Bonuses, Alcohol and Refugees

Day 3 of Sustainable Brands gave us a lineup of big brands - L´Oréal, Heineken, Carlsberg and Johnson & Johnson. Alexandra Palt, Chief Sustainability Officer at L´Oréal started out by talking about how they have implemented their sustainability program Sharing Beauty With All. She had 4 critical learnings to share:

  1. Impact - Where in the value chain do we have most impact and how will we handle that? In L´Oréal´s case a lot of the impact comes from consumer usage of the products, hence that is where they put a lot of effort.  
  2. Integration - Of course integrating it in all parts of the organization
  3. Report - Who is the CSO reporting to? It must be the CEO! 
  4. Bonuses - Sustainability KPI´s must be a part of the C-level´s bonuses. 

Heineken followed and Michael Dickstein, CSO, talked about 4 critical lessons from their communication and work on moderate drinking: 

  1. Materiality - Identify the crucial impact areas 
  2. Honesty - Be transparent with the problems you have or cause
  3. Boldness - Use all the forces you have - communication channels, budget etc. 
  4. Inclusiveness - Involve other actors as much as possible. 

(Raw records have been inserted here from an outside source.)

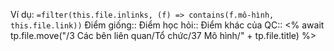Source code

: Ví dụ: `=filter(this.file.inlinks, (f) => contains(f.mô-hình, this.file.link))`
Điểm giống::
Điểm học hỏi:: 
Điểm khác của QC:: 
<% await tp.file.move("/3 Các bên liên quan/Tổ chức/37 Mô hình/" + tp.file.title) %>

Jackie Stewart for Heineken

Heineken is now a main sponsor of Formula 1, which makes them even more hands-on in the communication regarding "don´t drink and drive". 

Adidas´s Aki Ben-Ezra then shared learnings from their project Wir Zusammen that focused on the refugee crisis. Adidas is trying to help by offering apprenticeships to newly arrived refugees. It was a difficult but fairly successful project that offered the following learnings:

  1. Invest in language skills - Immigrants do not speak English to a very large extent. This complicates things. 
  2. Market the apprenticeship scheme - Immigrants were not familiar with this form of employment, they wanted a job or an education. 
  3. Collaborate with authorities - There are a lot of collision between corporate initiatives and state initiatives as well as a difficult legal landscape. 

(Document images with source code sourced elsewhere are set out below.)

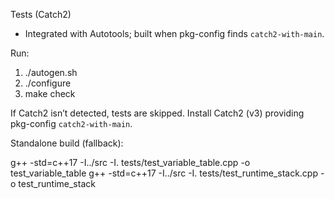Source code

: Tests (Catch2)

- Integrated with Autotools; built when pkg-config finds `catch2-with-main`.

Run:

1) ./autogen.sh
2) ./configure
3) make check

If Catch2 isn’t detected, tests are skipped. Install Catch2 (v3) providing pkg-config `catch2-with-main`.

Standalone build (fallback):

g++ -std=c++17 -I../src -I. tests/test_variable_table.cpp -o test_variable_table
g++ -std=c++17 -I../src -I. tests/test_runtime_stack.cpp -o test_runtime_stack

At 10.30, Simon Hoffmeyer Boas from Carlsberg entered the stage to reveal Carlsberg´s new circular bottle. 45% of the carbon footprint of Carlsberg comes from packaging. Therefore they have worked hard to produce a new bottle for the beer. The new bottle is made out of fiber and is fully biodegradable if not recycled. This will have a huge impact on the market in the years to come. In stores 2018.